*Exercise details*
Copy every line of text from the items below exactly, leaving out the pictures.

*Entries shown*
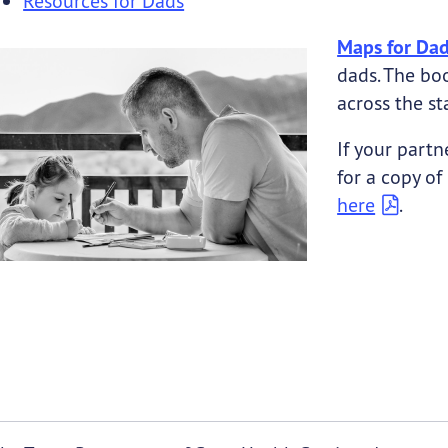
Resources for Dads
Maps for Da
submenu links
dads. The bo
submenu links
across the st
If your partn
for a copy of
here
.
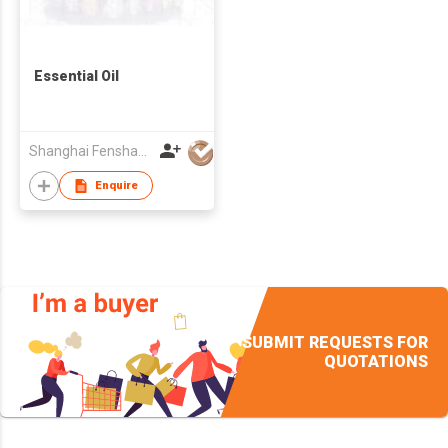
Essential Oil
Shanghai Fenshang Biotechnology Co., Ltd.
Enquire
SUBMIT REQUESTS FOR
QUOTATIONS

*Response to this task*
Resources for Dads
Maps for Da
submenu links
dads. The bo
submenu links
across the st
If your partn
for a copy of
here
.
Essential Oil
Shanghai Fenshang Biotechnology Co., Ltd.
Enquire
SUBMIT REQUESTS FOR
QUOTATIONS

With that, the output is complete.